The collaboration-over-competition framing is sincere but worth noting as a luxury belief that becomes much easier when you’re already the category leader. It’s true that ElevenLabs and Sesame helping each other is better for the field. It’s also true that ElevenLabs, at $430M ARR and growing, can afford to be generous in a way a struggling competitor couldn’t. Generosity and market dominance are often complements, not contradictions.

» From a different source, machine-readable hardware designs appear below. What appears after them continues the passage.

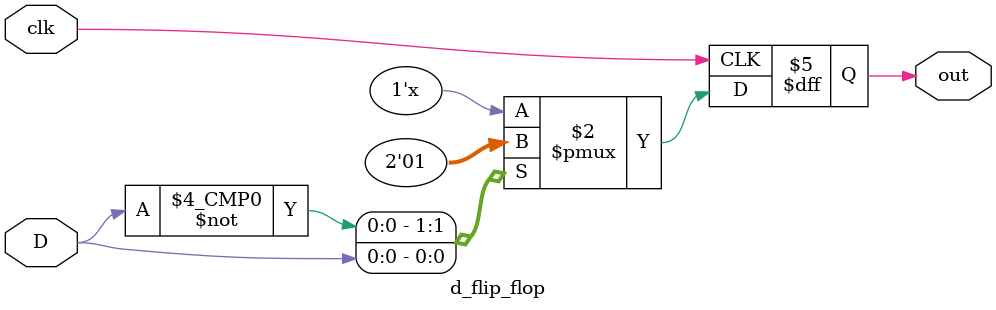
<source format=v>
`timescale 1ns / 1ps


module d_flip_flop(input D,input clk,output reg out);
    always@(posedge clk)begin
        case(D)
            1'b0:out=0;
            1'b1:out=1;
            default:out=out;
            endcase
     end
endmodule

</source>
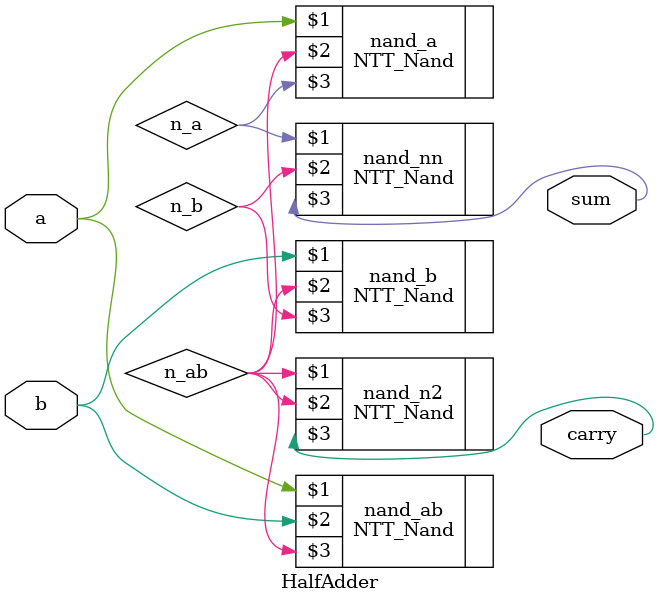
<source format=v>
/**
 * Computes the sum of two bits.
 */
`default_nettype none
module HalfAdder(
    input wire a,       //1-bit input
    input wire b,       //1-bit inpur
    output wire sum,    //Right bit of a + b
    output wire carry   //Lef bit of a + b
);


wire n_a, n_b, n_ab;

NTT_Nand nand_ab(a, b, n_ab);
NTT_Nand nand_b(b, n_ab, n_b);
NTT_Nand nand_a(a, n_ab, n_a);
NTT_Nand nand_nn(n_a, n_b, sum);
NTT_Nand nand_n2(n_ab, n_ab, carry);

endmodule

</source>
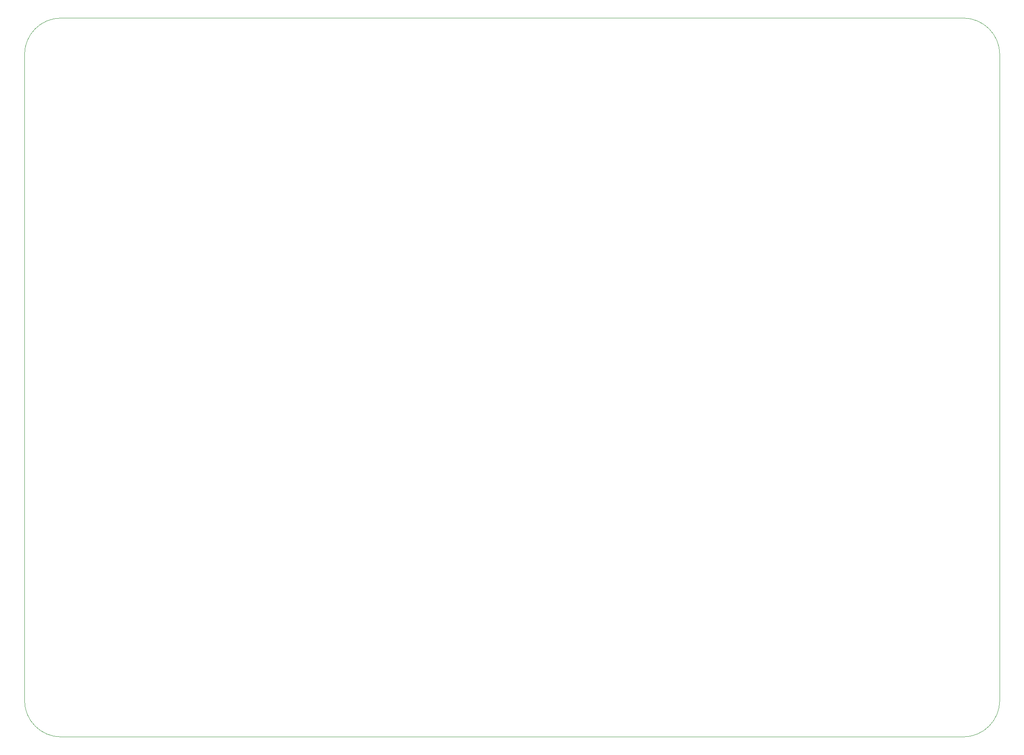
<source format=gbr>
G04 #@! TF.GenerationSoftware,KiCad,Pcbnew,(5.1.5)-3*
G04 #@! TF.CreationDate,2020-02-17T11:38:33+01:00*
G04 #@! TF.ProjectId,65C02_Computer,36354330-325f-4436-9f6d-70757465722e,rev?*
G04 #@! TF.SameCoordinates,Original*
G04 #@! TF.FileFunction,Profile,NP*
%FSLAX46Y46*%
G04 Gerber Fmt 4.6, Leading zero omitted, Abs format (unit mm)*
G04 Created by KiCad (PCBNEW (5.1.5)-3) date 2020-02-17 11:38:33*
%MOMM*%
%LPD*%
G04 APERTURE LIST*
%ADD10C,0.050000*%
G04 APERTURE END LIST*
D10*
X17780000Y-162560000D02*
X17780000Y-27940000D01*
X213360000Y-170180000D02*
X25400000Y-170180000D01*
X220980000Y-27940000D02*
X220980000Y-162560000D01*
X25400000Y-20320000D02*
X213360000Y-20320000D01*
X25400000Y-170180000D02*
G75*
G02X17780000Y-162560000I0J7620000D01*
G01*
X220980000Y-162560000D02*
G75*
G02X213360000Y-170180000I-7620000J0D01*
G01*
X213360000Y-20320000D02*
G75*
G02X220980000Y-27940000I0J-7620000D01*
G01*
X17780000Y-27940000D02*
G75*
G02X25400000Y-20320000I7620000J0D01*
G01*
M02*

</source>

The ALS voice restoration work and the Ukraine government deployment are real and verifiable and do not require any skepticism at all. They are unambiguously good uses of this technology, and the fact that ElevenLabs leads with them rather than buries them says something real about the company’s priorities.

One genuinely novel observation in the talk, worth stealing: the idea that in AI-assisted creative work, the right model is middle-to-middle, not end-to-end. You bring your story, the AI helps you generate and iterate, you refine the output. The end-to-end version — type a prompt, get a finished movie — is where AI slop lives. The middle-to-middle version is where actual craft lives. That distinction is going to matter more and more as these tools get better, and I haven’t heard it phrased that cleanly anywhere else.